**What needs to be done**
From the listing below, write out word for word the part that opens with the line containing "The chosen data types and" and closes with the line containing "### Relationships", including both of those lines.

**Records provided**
+++++

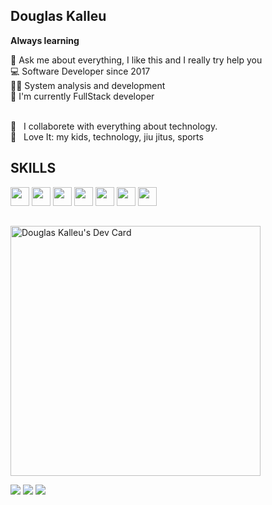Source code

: ## Douglas Kalleu
<strong>Always learning</strong>

💬 Ask me about everything, I like this and I really try help you
<br />
:computer: Software Developer since 2017
<br />
👨‍🎓 System analysis and development
<br />
👷 I'm currently FullStack developer 
<br />

<br/> :black_heart: &nbsp; I collaborete with everything about technology.
<br/> 💬  &nbsp; Love It: my kids, technology, jiu jitus, sports

## SKILLS
 
<div>
<img width="30px" src="https://cdn.jsdelivr.net/npm/devicon-2.2@2.2.0/icons/csharp/csharp-original.svg" />
<img width="30px" src="https://cdn.jsdelivr.net/gh/devicons/devicon/icons/javascript/javascript-original.svg" />
<img width="30px" src="https://cdn.jsdelivr.net/gh/devicons/devicon/icons/typescript/typescript-original.svg" />
<img width="30px" src="https://cdn.jsdelivr.net/gh/devicons/devicon/icons/angularjs/angularjs-original.svg" />
<img width="30px" src="https://cdn.jsdelivr.net/gh/devicons/devicon/icons/dot-net/dot-net-original.svg" />
<img width="30px" src="https://cdn.jsdelivr.net/gh/devicons/devicon/icons/flutter/flutter-original.svg" />
<img width="30px" src="https://cdn.jsdelivr.net/gh/devicons/devicon/icons/php/php-original.svg" />
</div>

##

<a href="https://app.daily.dev/douglaskalleu05"><img src="https://api.daily.dev/devcards/ff18454b45d24958970e657da2e43639.png?r=wvf" width="400" alt="Douglas Kalleu's Dev Card"/></a>

<div>
 <a href="https://api.whatsapp.com/send?phone=5531992314953"><img src="https://img.shields.io/badge/WhatsApp-25D366?style=for-the-badge&logo=whatsapp&logoColor=white" /></a>
 <a href="https://www.instagram.com/douglaskalleu/"><img src="https://img.shields.io/badge/Instagram-E4405F?style=for-the-badge&logo=instagram&logoColor=white" /></a>
 <a href="https://www.linkedin.com/in/douglas-kalleu-236821b4/"><img src="https://img.shields.io/badge/LinkedIn-0077B5?style=for-the-badge&logo=linkedin&logoColor=white" /></a>
</div>

##
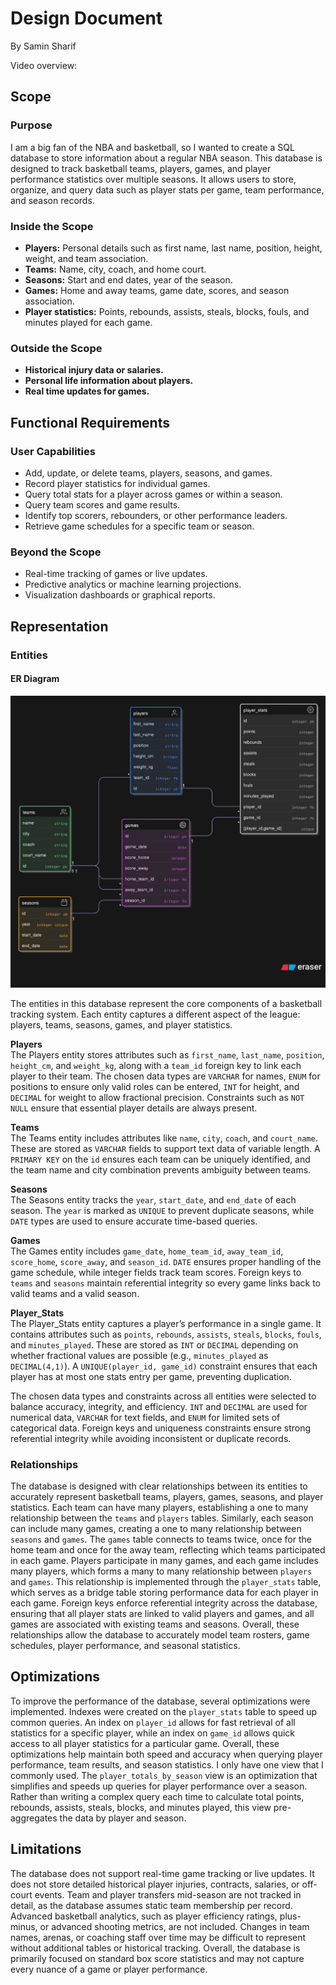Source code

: # Design Document

By Samin Sharif

Video overview: <URL HERE>

## Scope

### Purpose

I am a big fan of the NBA and basketball, so I wanted to create a SQL database to store information about a regular NBA season. This database is designed to track basketball teams, players, games, and player performance statistics over multiple seasons. It allows users to store, organize, and query data such as player stats per game, team performance, and season records.

### Inside the Scope

- **Players:** Personal details such as first name, last name, position, height, weight, and team association.
- **Teams:** Name, city, coach, and home court.
- **Seasons:** Start and end dates, year of the season.
- **Games:** Home and away teams, game date, scores, and season association.
- **Player statistics:** Points, rebounds, assists, steals, blocks, fouls, and minutes played for each game.

### Outside the Scope

- **Historical injury data or salaries.**
- **Personal life information about players.**
- **Real time updates for games.**

## Functional Requirements

### User Capabilities

- Add, update, or delete teams, players, seasons, and games.
- Record player statistics for individual games.
- Query total stats for a player across games or within a season.
- Query team scores and game results.
- Identify top scorers, rebounders, or other performance leaders.
- Retrieve game schedules for a specific team or season.

### Beyond the Scope

- Real-time tracking of games or live updates.
- Predictive analytics or machine learning projections.
- Visualization dashboards or graphical reports.

## Representation

### Entities

#### ER Diagram

![ER Diagram](er-diagram.png)

The entities in this database represent the core components of a basketball tracking system. Each entity captures a different aspect of the league: players, teams, seasons, games, and player statistics.

**Players**  
The Players entity stores attributes such as `first_name`, `last_name`, `position`, `height_cm`, and `weight_kg`, along with a `team_id` foreign key to link each player to their team. The chosen data types are `VARCHAR` for names, `ENUM` for positions to ensure only valid roles can be entered, `INT` for height, and `DECIMAL` for weight to allow fractional precision. Constraints such as `NOT NULL` ensure that essential player details are always present.

**Teams**  
The Teams entity includes attributes like `name`, `city`, `coach`, and `court_name`. These are stored as `VARCHAR` fields to support text data of variable length. A `PRIMARY KEY` on the `id` ensures each team can be uniquely identified, and the team name and city combination prevents ambiguity between teams.

**Seasons**  
The Seasons entity tracks the `year`, `start_date`, and `end_date` of each season. The `year` is marked as `UNIQUE` to prevent duplicate seasons, while `DATE` types are used to ensure accurate time-based queries.

**Games**  
The Games entity includes `game_date`, `home_team_id`, `away_team_id`, `score_home`, `score_away`, and `season_id`. `DATE` ensures proper handling of the game schedule, while integer fields track team scores. Foreign keys to `teams` and `seasons` maintain referential integrity so every game links back to valid teams and a valid season.

**Player_Stats**  
The Player_Stats entity captures a player’s performance in a single game. It contains attributes such as `points`, `rebounds`, `assists`, `steals`, `blocks`, `fouls`, and `minutes_played`. These are stored as `INT` or `DECIMAL` depending on whether fractional values are possible (e.g., `minutes_played` as `DECIMAL(4,1)`). A `UNIQUE(player_id, game_id)` constraint ensures that each player has at most one stats entry per game, preventing duplication.

The chosen data types and constraints across all entities were selected to balance accuracy, integrity, and efficiency. `INT` and `DECIMAL` are used for numerical data, `VARCHAR` for text fields, and `ENUM` for limited sets of categorical data. Foreign keys and uniqueness constraints ensure strong referential integrity while avoiding inconsistent or duplicate records.

### Relationships

The database is designed with clear relationships between its entities to accurately represent basketball teams, players, games, seasons, and player statistics. Each team can have many players, establishing a one to many relationship between the `teams` and `players` tables. Similarly, each season can include many games, creating a one to many relationship between `seasons` and `games`. The `games` table connects to teams twice, once for the home team and once for the away team, reflecting which teams participated in each game. Players participate in many games, and each game includes many players, which forms a many to many relationship between `players` and `games`. This relationship is implemented through the `player_stats` table, which serves as a bridge table storing performance data for each player in each game. Foreign keys enforce referential integrity across the database, ensuring that all player stats are linked to valid players and games, and all games are associated with existing teams and seasons. Overall, these relationships allow the database to accurately model team rosters, game schedules, player performance, and seasonal statistics.

## Optimizations

To improve the performance of the database, several optimizations were implemented. Indexes were created on the `player_stats` table to speed up common queries. An index on `player_id` allows for fast retrieval of all statistics for a specific player, while an index on `game_id` allows quick access to all player statistics for a particular game. Overall, these optimizations help maintain both speed and accuracy when querying player performance, team results, and season statistics. I only have one view that I commonly used. The `player_totals_by_season` view is an optimization that simplifies and speeds up queries for player performance over a season. Rather than writing a complex query each time to calculate total points, rebounds, assists, steals, blocks, and minutes played, this view pre-aggregates the data by player and season.

## Limitations

The database does not support real-time game tracking or live updates. It does not store detailed historical player injuries, contracts, salaries, or off-court events. Team and player transfers mid-season are not tracked in detail, as the database assumes static team membership per record. Advanced basketball analytics, such as player efficiency ratings, plus-minus, or advanced shooting metrics, are not included. Changes in team names, arenas, or coaching staff over time may be difficult to represent without additional tables or historical tracking. Overall, the database is primarily focused on standard box score statistics and may not capture every nuance of a game or player performance.
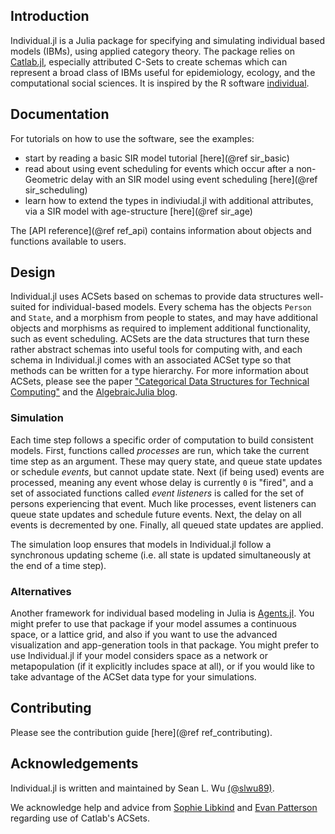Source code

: ## Introduction

Individual.jl is a Julia package for specifying and simulating individual based models (IBMs), using applied category theory. The package relies on
[Catlab.jl](https://algebraicjulia.github.io/Catlab.jl/stable/), especially attributed C-Sets to
create schemas which can represent a broad class of IBMs useful for epidemiology, ecology, and the computational
social sciences. It is inspired by the R software [individual](https://mrc-ide.github.io/individual/).

## Documentation

For tutorials on how to use the software, see the examples:

- start by reading a basic SIR model tutorial [here](@ref sir_basic)
- read about using event scheduling for events which occur after a non-Geometric delay with an SIR model using event scheduling [here](@ref sir_scheduling)
- learn how to extend the types in indiviudal.jl with additional attributes, via a SIR model with age-structure [here](@ref sir_age)

The [API reference](@ref ref_api) contains information about objects and functions available to users.

## Design

Individual.jl uses ACSets based on schemas to provide data structures well-suited for individual-based models. Every schema has the objects `Person` and `State`, and a morphism from people to states, and may have additional objects and morphisms as required to implement additional functionality, such as event scheduling. ACSets are the data structures that turn these rather abstract schemas into useful tools for computing with, and each schema in Individual.jl comes with an associated ACSet type so that methods can be written for a type hierarchy. For more information about ACSets, please see the paper ["Categorical Data Structures for Technical Computing"](https://arxiv.org/abs/2106.04703) and the [AlgebraicJulia blog](https://www.algebraicjulia.org/blog).

### Simulation

Each time step follows a specific order of computation to build consistent models. First, functions called _processes_ are run, which take the current time step as an argument. These may query state, and queue state updates or schedule _events_, but cannot update state. Next (if being used) events are processed, meaning any event whose delay is currently `0` is "fired", and a set of associated functions called _event listeners_ is called for the set of persons experiencing that event. Much like processes, event listeners can queue state updates and schedule future events. Next, the delay on all events is decremented by one. Finally, all queued state updates are applied.

The simulation loop ensures that models in Individual.jl follow a synchronous updating scheme (i.e. all state is updated simultaneously at the end of a time step).

### Alternatives

Another framework for individual based modeling in Julia is [Agents.jl](https://github.com/JuliaDynamics/Agents.jl).
You might prefer to use that package if your model assumes a continuous space, or a lattice grid, and also if you
want to use the advanced visualization and app-generation tools in that package. You might prefer to use Individual.jl if your model considers space as a network or metapopulation (if it explicitly includes space at all), or if you would like to take advantage of the ACSet data type for your simulations.

## Contributing

Please see the contribution guide [here](@ref ref_contributing).

## Acknowledgements

Individual.jl is written and maintained by Sean L. Wu [(@slwu89)](https://github.com/slwu89).

We acknowledge help and advice from [Sophie Libkind](http://slibkind.github.io/) and [Evan Patterson](https://www.epatters.org/) regarding use of Catlab's ACSets.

+++++

**Answer to this problem**
The chosen data types and constraints across all entities were selected to balance accuracy, integrity, and efficiency. `INT` and `DECIMAL` are used for numerical data, `VARCHAR` for text fields, and `ENUM` for limited sets of categorical data. Foreign keys and uniqueness constraints ensure strong referential integrity while avoiding inconsistent or duplicate records.

### Relationships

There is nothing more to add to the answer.